TASK TO CARRY OUT
Rewrite every line of the material, changing "common name" to "vernacular name" and leaving everything else untouched.

[Entries from a dataset]
■ ■ ■

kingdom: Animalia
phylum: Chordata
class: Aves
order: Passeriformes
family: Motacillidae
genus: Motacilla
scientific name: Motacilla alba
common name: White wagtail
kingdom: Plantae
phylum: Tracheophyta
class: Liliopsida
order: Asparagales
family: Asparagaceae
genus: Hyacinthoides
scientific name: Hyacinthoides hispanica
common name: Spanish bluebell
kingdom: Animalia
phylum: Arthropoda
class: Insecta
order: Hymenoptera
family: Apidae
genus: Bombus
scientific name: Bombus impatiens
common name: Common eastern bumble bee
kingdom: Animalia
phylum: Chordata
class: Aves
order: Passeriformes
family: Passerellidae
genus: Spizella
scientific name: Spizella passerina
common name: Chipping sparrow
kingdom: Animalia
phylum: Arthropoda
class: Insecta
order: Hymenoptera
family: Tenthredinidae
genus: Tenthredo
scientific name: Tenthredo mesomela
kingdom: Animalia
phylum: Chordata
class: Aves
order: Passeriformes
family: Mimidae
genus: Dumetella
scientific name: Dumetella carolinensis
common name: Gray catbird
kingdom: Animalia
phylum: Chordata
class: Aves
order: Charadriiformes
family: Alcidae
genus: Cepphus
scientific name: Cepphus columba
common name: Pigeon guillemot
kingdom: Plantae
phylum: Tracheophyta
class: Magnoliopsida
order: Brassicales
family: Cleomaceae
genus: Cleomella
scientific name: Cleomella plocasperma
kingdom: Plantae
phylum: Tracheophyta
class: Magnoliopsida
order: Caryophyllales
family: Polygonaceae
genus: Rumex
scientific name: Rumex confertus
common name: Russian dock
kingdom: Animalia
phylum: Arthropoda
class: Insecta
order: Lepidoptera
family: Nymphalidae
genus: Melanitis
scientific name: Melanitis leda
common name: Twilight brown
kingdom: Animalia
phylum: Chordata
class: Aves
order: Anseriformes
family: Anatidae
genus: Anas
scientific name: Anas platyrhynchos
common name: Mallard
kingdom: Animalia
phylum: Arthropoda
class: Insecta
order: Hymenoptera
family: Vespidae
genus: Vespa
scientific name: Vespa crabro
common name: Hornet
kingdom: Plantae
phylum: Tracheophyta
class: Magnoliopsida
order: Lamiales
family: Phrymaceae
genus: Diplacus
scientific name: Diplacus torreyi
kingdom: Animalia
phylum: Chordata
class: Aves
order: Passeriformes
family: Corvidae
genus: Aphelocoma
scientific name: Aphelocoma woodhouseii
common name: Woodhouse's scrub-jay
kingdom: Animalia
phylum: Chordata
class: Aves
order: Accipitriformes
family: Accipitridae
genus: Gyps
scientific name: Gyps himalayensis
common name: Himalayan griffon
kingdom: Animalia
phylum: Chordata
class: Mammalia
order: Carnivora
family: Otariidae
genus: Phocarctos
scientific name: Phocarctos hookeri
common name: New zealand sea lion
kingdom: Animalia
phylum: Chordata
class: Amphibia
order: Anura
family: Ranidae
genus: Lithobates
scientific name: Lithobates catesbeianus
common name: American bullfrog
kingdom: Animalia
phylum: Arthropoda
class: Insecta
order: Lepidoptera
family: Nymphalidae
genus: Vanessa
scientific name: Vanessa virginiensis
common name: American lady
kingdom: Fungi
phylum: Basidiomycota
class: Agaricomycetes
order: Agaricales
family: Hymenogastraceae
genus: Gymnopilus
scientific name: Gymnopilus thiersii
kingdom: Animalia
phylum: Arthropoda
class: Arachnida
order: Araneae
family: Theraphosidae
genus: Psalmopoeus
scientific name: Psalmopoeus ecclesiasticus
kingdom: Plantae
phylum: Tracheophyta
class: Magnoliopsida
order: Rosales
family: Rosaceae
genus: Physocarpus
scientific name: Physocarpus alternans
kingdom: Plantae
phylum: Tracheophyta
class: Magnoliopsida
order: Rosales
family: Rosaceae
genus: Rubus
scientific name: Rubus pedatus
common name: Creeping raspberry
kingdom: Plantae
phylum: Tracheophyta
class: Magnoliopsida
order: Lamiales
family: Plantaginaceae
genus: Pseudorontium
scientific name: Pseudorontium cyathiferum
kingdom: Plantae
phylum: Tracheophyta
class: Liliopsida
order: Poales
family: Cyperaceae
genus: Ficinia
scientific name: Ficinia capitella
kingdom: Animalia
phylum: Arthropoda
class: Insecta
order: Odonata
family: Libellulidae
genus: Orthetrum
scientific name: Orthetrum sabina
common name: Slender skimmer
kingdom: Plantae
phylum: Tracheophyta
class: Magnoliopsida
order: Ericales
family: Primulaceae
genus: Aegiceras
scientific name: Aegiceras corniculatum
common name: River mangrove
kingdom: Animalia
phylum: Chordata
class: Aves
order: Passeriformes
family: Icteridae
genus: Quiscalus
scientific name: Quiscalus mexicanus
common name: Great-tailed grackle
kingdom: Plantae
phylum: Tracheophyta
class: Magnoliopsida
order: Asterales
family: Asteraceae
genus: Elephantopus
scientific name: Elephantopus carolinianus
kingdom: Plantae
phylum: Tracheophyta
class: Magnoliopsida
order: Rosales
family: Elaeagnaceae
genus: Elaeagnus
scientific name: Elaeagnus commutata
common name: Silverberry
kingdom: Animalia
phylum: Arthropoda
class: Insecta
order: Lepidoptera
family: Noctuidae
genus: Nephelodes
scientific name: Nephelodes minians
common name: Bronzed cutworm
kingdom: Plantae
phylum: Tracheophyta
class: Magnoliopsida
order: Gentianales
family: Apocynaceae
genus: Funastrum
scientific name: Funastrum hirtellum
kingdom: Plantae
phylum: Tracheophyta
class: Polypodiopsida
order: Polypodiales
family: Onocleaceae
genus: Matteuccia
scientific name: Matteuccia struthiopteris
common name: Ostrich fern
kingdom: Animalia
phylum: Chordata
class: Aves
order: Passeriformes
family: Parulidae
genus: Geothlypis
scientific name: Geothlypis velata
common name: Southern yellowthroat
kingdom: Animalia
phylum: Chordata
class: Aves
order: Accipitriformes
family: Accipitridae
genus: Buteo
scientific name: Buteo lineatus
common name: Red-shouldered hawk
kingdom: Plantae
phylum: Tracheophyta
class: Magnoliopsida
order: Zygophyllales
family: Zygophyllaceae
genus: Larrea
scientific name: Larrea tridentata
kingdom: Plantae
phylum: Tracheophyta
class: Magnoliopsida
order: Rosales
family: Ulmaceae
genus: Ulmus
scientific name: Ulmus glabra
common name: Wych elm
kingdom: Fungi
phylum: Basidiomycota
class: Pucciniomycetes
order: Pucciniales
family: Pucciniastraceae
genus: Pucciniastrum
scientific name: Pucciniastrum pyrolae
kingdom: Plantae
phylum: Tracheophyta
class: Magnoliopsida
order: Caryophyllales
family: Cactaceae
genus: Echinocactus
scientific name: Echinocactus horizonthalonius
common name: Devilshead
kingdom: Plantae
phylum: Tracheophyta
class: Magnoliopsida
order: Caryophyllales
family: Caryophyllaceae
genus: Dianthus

■ ■ ■

ANSWER FOR THIS EXERCISE
kingdom: Animalia
phylum: Chordata
class: Aves
order: Passeriformes
family: Motacillidae
genus: Motacilla
scientific name: Motacilla alba
vernacular name: White wagtail
kingdom: Plantae
phylum: Tracheophyta
class: Liliopsida
order: Asparagales
family: Asparagaceae
genus: Hyacinthoides
scientific name: Hyacinthoides hispanica
vernacular name: Spanish bluebell
kingdom: Animalia
phylum: Arthropoda
class: Insecta
order: Hymenoptera
family: Apidae
genus: Bombus
scientific name: Bombus impatiens
vernacular name: Common eastern bumble bee
kingdom: Animalia
phylum: Chordata
class: Aves
order: Passeriformes
family: Passerellidae
genus: Spizella
scientific name: Spizella passerina
vernacular name: Chipping sparrow
kingdom: Animalia
phylum: Arthropoda
class: Insecta
order: Hymenoptera
family: Tenthredinidae
genus: Tenthredo
scientific name: Tenthredo mesomela
kingdom: Animalia
phylum: Chordata
class: Aves
order: Passeriformes
family: Mimidae
genus: Dumetella
scientific name: Dumetella carolinensis
vernacular name: Gray catbird
kingdom: Animalia
phylum: Chordata
class: Aves
order: Charadriiformes
family: Alcidae
genus: Cepphus
scientific name: Cepphus columba
vernacular name: Pigeon guillemot
kingdom: Plantae
phylum: Tracheophyta
class: Magnoliopsida
order: Brassicales
family: Cleomaceae
genus: Cleomella
scientific name: Cleomella plocasperma
kingdom: Plantae
phylum: Tracheophyta
class: Magnoliopsida
order: Caryophyllales
family: Polygonaceae
genus: Rumex
scientific name: Rumex confertus
vernacular name: Russian dock
kingdom: Animalia
phylum: Arthropoda
class: Insecta
order: Lepidoptera
family: Nymphalidae
genus: Melanitis
scientific name: Melanitis leda
vernacular name: Twilight brown
kingdom: Animalia
phylum: Chordata
class: Aves
order: Anseriformes
family: Anatidae
genus: Anas
scientific name: Anas platyrhynchos
vernacular name: Mallard
kingdom: Animalia
phylum: Arthropoda
class: Insecta
order: Hymenoptera
family: Vespidae
genus: Vespa
scientific name: Vespa crabro
vernacular name: Hornet
kingdom: Plantae
phylum: Tracheophyta
class: Magnoliopsida
order: Lamiales
family: Phrymaceae
genus: Diplacus
scientific name: Diplacus torreyi
kingdom: Animalia
phylum: Chordata
class: Aves
order: Passeriformes
family: Corvidae
genus: Aphelocoma
scientific name: Aphelocoma woodhouseii
vernacular name: Woodhouse's scrub-jay
kingdom: Animalia
phylum: Chordata
class: Aves
order: Accipitriformes
family: Accipitridae
genus: Gyps
scientific name: Gyps himalayensis
vernacular name: Himalayan griffon
kingdom: Animalia
phylum: Chordata
class: Mammalia
order: Carnivora
family: Otariidae
genus: Phocarctos
scientific name: Phocarctos hookeri
vernacular name: New zealand sea lion
kingdom: Animalia
phylum: Chordata
class: Amphibia
order: Anura
family: Ranidae
genus: Lithobates
scientific name: Lithobates catesbeianus
vernacular name: American bullfrog
kingdom: Animalia
phylum: Arthropoda
class: Insecta
order: Lepidoptera
family: Nymphalidae
genus: Vanessa
scientific name: Vanessa virginiensis
vernacular name: American lady
kingdom: Fungi
phylum: Basidiomycota
class: Agaricomycetes
order: Agaricales
family: Hymenogastraceae
genus: Gymnopilus
scientific name: Gymnopilus thiersii
kingdom: Animalia
phylum: Arthropoda
class: Arachnida
order: Araneae
family: Theraphosidae
genus: Psalmopoeus
scientific name: Psalmopoeus ecclesiasticus
kingdom: Plantae
phylum: Tracheophyta
class: Magnoliopsida
order: Rosales
family: Rosaceae
genus: Physocarpus
scientific name: Physocarpus alternans
kingdom: Plantae
phylum: Tracheophyta
class: Magnoliopsida
order: Rosales
family: Rosaceae
genus: Rubus
scientific name: Rubus pedatus
vernacular name: Creeping raspberry
kingdom: Plantae
phylum: Tracheophyta
class: Magnoliopsida
order: Lamiales
family: Plantaginaceae
genus: Pseudorontium
scientific name: Pseudorontium cyathiferum
kingdom: Plantae
phylum: Tracheophyta
class: Liliopsida
order: Poales
family: Cyperaceae
genus: Ficinia
scientific name: Ficinia capitella
kingdom: Animalia
phylum: Arthropoda
class: Insecta
order: Odonata
family: Libellulidae
genus: Orthetrum
scientific name: Orthetrum sabina
vernacular name: Slender skimmer
kingdom: Plantae
phylum: Tracheophyta
class: Magnoliopsida
order: Ericales
family: Primulaceae
genus: Aegiceras
scientific name: Aegiceras corniculatum
vernacular name: River mangrove
kingdom: Animalia
phylum: Chordata
class: Aves
order: Passeriformes
family: Icteridae
genus: Quiscalus
scientific name: Quiscalus mexicanus
vernacular name: Great-tailed grackle
kingdom: Plantae
phylum: Tracheophyta
class: Magnoliopsida
order: Asterales
family: Asteraceae
genus: Elephantopus
scientific name: Elephantopus carolinianus
kingdom: Plantae
phylum: Tracheophyta
class: Magnoliopsida
order: Rosales
family: Elaeagnaceae
genus: Elaeagnus
scientific name: Elaeagnus commutata
vernacular name: Silverberry
kingdom: Animalia
phylum: Arthropoda
class: Insecta
order: Lepidoptera
family: Noctuidae
genus: Nephelodes
scientific name: Nephelodes minians
vernacular name: Bronzed cutworm
kingdom: Plantae
phylum: Tracheophyta
class: Magnoliopsida
order: Gentianales
family: Apocynaceae
genus: Funastrum
scientific name: Funastrum hirtellum
kingdom: Plantae
phylum: Tracheophyta
class: Polypodiopsida
order: Polypodiales
family: Onocleaceae
genus: Matteuccia
scientific name: Matteuccia struthiopteris
vernacular name: Ostrich fern
kingdom: Animalia
phylum: Chordata
class: Aves
order: Passeriformes
family: Parulidae
genus: Geothlypis
scientific name: Geothlypis velata
vernacular name: Southern yellowthroat
kingdom: Animalia
phylum: Chordata
class: Aves
order: Accipitriformes
family: Accipitridae
genus: Buteo
scientific name: Buteo lineatus
vernacular name: Red-shouldered hawk
kingdom: Plantae
phylum: Tracheophyta
class: Magnoliopsida
order: Zygophyllales
family: Zygophyllaceae
genus: Larrea
scientific name: Larrea tridentata
kingdom: Plantae
phylum: Tracheophyta
class: Magnoliopsida
order: Rosales
family: Ulmaceae
genus: Ulmus
scientific name: Ulmus glabra
vernacular name: Wych elm
kingdom: Fungi
phylum: Basidiomycota
class: Pucciniomycetes
order: Pucciniales
family: Pucciniastraceae
genus: Pucciniastrum
scientific name: Pucciniastrum pyrolae
kingdom: Plantae
phylum: Tracheophyta
class: Magnoliopsida
order: Caryophyllales
family: Cactaceae
genus: Echinocactus
scientific name: Echinocactus horizonthalonius
vernacular name: Devilshead
kingdom: Plantae
phylum: Tracheophyta
class: Magnoliopsida
order: Caryophyllales
family: Caryophyllaceae
genus: Dianthus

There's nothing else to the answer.